The result should be a word-for-word retyping of the entries below, free of pictures.
_ _ _ _ _ _ _
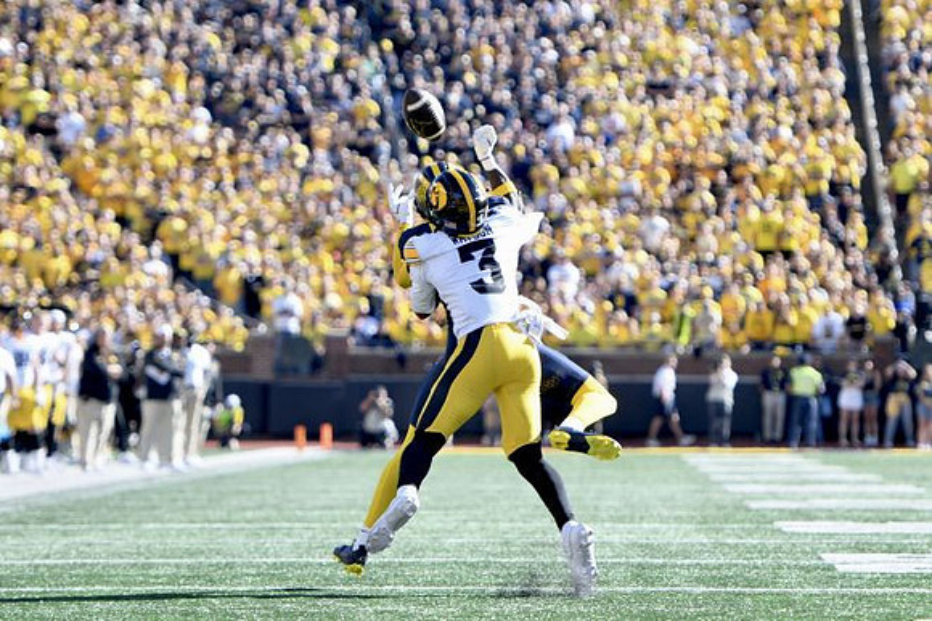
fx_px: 5045
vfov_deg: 7.0
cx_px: 466
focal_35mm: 195
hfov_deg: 10.6
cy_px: 310
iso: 320
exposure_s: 1/1600
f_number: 2.8
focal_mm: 130
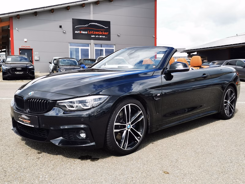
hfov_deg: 50.1
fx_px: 262
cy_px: 92
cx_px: 122
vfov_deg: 38.7
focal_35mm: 37
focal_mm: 5.58
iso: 50
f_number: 1.8
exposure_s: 1/1471
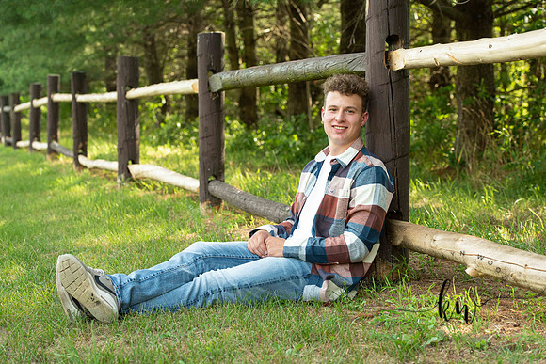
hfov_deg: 27.0
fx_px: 1138
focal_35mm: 75
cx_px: 273
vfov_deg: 18.2
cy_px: 182
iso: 400
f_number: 5
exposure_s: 1/200
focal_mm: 75
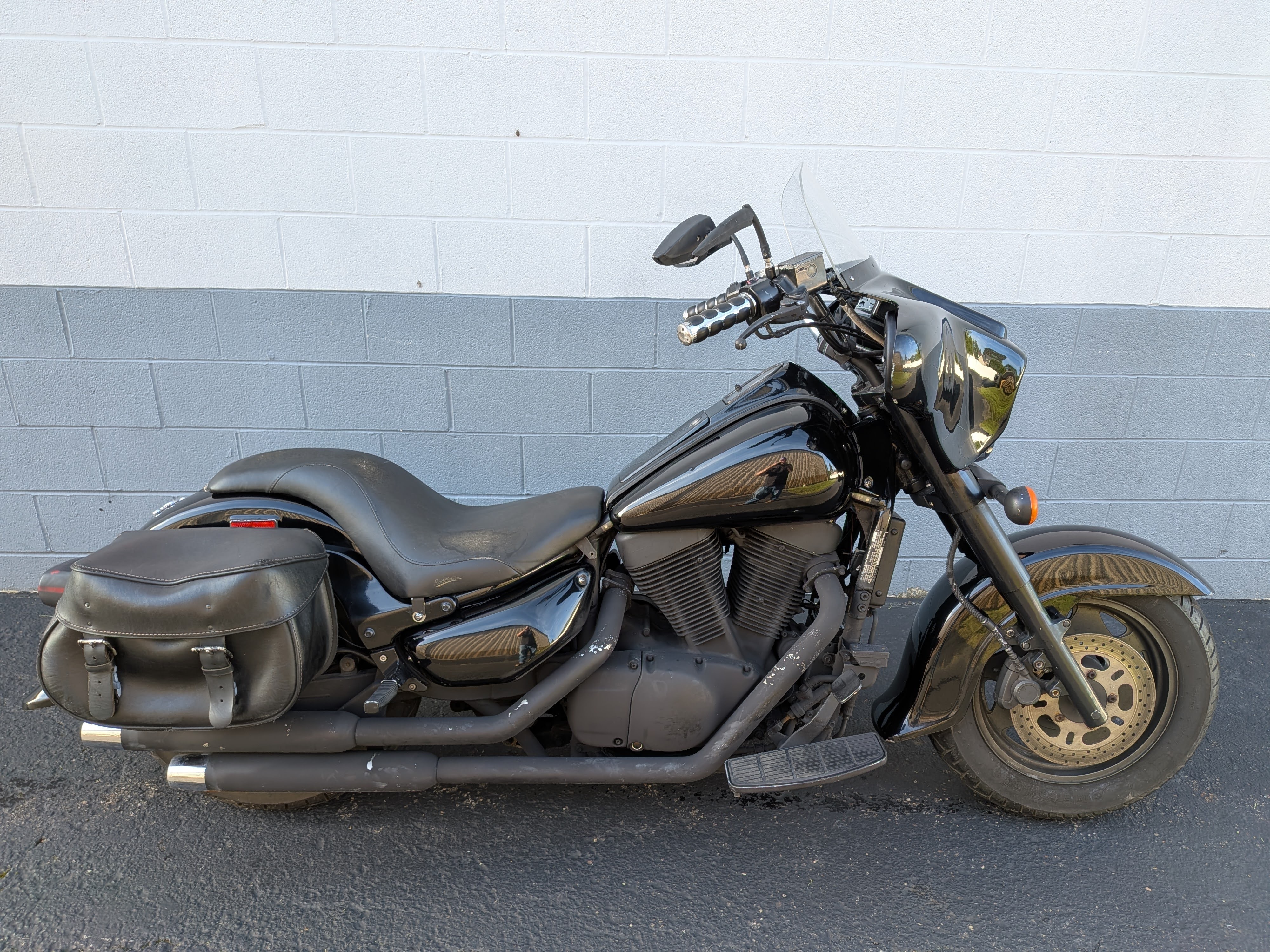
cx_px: 635
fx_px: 881
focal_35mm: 24
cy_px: 476
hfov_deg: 71.6
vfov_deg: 56.8
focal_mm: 4.53
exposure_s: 1/120
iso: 34
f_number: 1.7
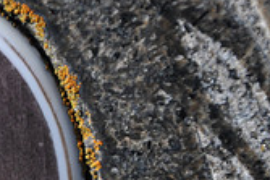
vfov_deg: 3.3
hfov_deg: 4.9
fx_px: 3124
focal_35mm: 417
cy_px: 233
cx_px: -108
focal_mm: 80
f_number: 6.3
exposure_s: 1/160
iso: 200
_ _ _ _ _ _ _
• **RESULT**
fx_px: 5045
vfov_deg: 7.0
cx_px: 466
focal_35mm: 195
hfov_deg: 10.6
cy_px: 310
iso: 320
exposure_s: 1/1600
f_number: 2.8
focal_mm: 130
hfov_deg: 50.1
fx_px: 262
cy_px: 92
cx_px: 122
vfov_deg: 38.7
focal_35mm: 37
focal_mm: 5.58
iso: 50
f_number: 1.8
exposure_s: 1/1471
hfov_deg: 27.0
fx_px: 1138
focal_35mm: 75
cx_px: 273
vfov_deg: 18.2
cy_px: 182
iso: 400
f_number: 5
exposure_s: 1/200
focal_mm: 75
cx_px: 635
fx_px: 881
focal_35mm: 24
cy_px: 476
hfov_deg: 71.6
vfov_deg: 56.8
focal_mm: 4.53
exposure_s: 1/120
iso: 34
f_number: 1.7
vfov_deg: 3.3
hfov_deg: 4.9
fx_px: 3124
focal_35mm: 417
cy_px: 233
cx_px: -108
focal_mm: 80
f_number: 6.3
exposure_s: 1/160
iso: 200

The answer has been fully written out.